## Datenteil:
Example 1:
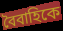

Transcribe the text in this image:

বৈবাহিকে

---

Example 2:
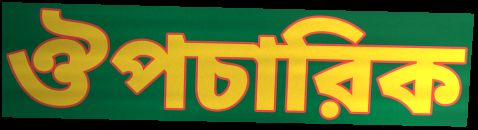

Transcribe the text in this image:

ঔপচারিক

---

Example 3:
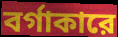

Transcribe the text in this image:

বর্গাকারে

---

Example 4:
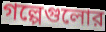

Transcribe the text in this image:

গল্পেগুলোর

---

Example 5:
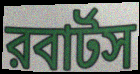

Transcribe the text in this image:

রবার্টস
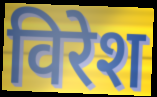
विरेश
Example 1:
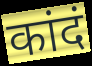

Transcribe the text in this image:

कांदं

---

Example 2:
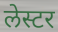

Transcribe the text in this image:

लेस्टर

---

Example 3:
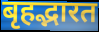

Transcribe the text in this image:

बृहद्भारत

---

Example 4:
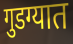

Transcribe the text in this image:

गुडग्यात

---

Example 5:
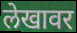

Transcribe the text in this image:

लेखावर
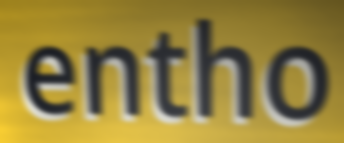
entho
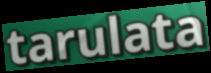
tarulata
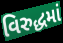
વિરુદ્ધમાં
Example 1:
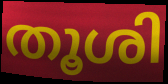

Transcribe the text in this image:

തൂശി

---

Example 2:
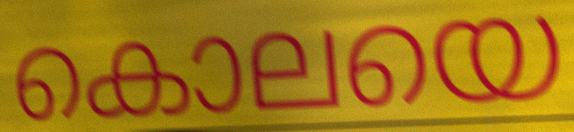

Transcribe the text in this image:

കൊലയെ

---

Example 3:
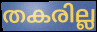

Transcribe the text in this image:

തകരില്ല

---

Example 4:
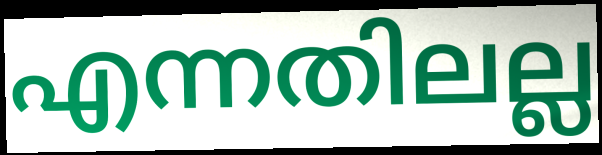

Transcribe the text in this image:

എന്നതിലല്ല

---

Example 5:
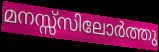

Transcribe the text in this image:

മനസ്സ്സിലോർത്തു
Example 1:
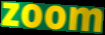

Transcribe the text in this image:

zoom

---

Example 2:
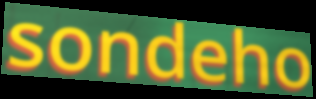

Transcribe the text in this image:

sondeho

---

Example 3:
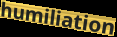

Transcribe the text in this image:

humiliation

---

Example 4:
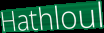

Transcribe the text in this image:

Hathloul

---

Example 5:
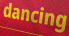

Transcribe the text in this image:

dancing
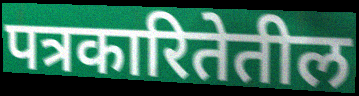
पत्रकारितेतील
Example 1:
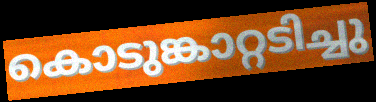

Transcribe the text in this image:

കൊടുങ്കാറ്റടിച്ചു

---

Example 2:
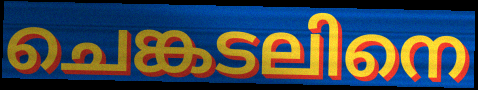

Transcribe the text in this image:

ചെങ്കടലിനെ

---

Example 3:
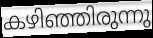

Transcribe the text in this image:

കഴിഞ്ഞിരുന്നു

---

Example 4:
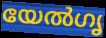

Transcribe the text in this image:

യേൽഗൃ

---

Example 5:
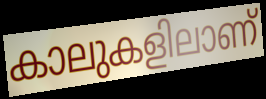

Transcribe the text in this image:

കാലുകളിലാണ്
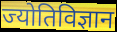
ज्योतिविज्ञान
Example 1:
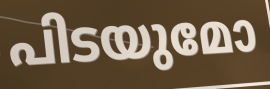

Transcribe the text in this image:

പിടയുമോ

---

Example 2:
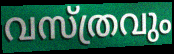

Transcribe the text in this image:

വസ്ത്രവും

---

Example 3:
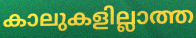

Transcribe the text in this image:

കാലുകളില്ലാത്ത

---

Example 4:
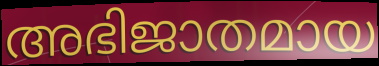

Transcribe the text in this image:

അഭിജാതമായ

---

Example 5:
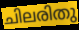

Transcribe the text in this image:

## Aufgabe:
Ändere in den Zeilen aller Einträge „Transcribe“ zu „Read“ und gib sie sonst unverändert wieder. Die Bilder lässt du in der Antwort weg.

## Gelöste Aufgabe:
Example 1:

Read the text in this image:

বৈবাহিকে

---

Example 2:

Read the text in this image:

ঔপচারিক

---

Example 3:

Read the text in this image:

বর্গাকারে

---

Example 4:

Read the text in this image:

গল্পেগুলোর

---

Example 5:

Read the text in this image:

রবার্টস
विरेश
Example 1:

Read the text in this image:

कांदं

---

Example 2:

Read the text in this image:

लेस्टर

---

Example 3:

Read the text in this image:

बृहद्भारत

---

Example 4:

Read the text in this image:

गुडग्यात

---

Example 5:

Read the text in this image:

लेखावर
entho
tarulata
વિરુદ્ધમાં
Example 1:

Read the text in this image:

തൂശി

---

Example 2:

Read the text in this image:

കൊലയെ

---

Example 3:

Read the text in this image:

തകരില്ല

---

Example 4:

Read the text in this image:

എന്നതിലല്ല

---

Example 5:

Read the text in this image:

മനസ്സ്സിലോർത്തു
Example 1:

Read the text in this image:

zoom

---

Example 2:

Read the text in this image:

sondeho

---

Example 3:

Read the text in this image:

humiliation

---

Example 4:

Read the text in this image:

Hathloul

---

Example 5:

Read the text in this image:

dancing
पत्रकारितेतील
Example 1:

Read the text in this image:

കൊടുങ്കാറ്റടിച്ചു

---

Example 2:

Read the text in this image:

ചെങ്കടലിനെ

---

Example 3:

Read the text in this image:

കഴിഞ്ഞിരുന്നു

---

Example 4:

Read the text in this image:

യേൽഗൃ

---

Example 5:

Read the text in this image:

കാലുകളിലാണ്
ज्योतिविज्ञान
Example 1:

Read the text in this image:

പിടയുമോ

---

Example 2:

Read the text in this image:

വസ്ത്രവും

---

Example 3:

Read the text in this image:

കാലുകളില്ലാത്ത

---

Example 4:

Read the text in this image:

അഭിജാതമായ

---

Example 5:

Read the text in this image:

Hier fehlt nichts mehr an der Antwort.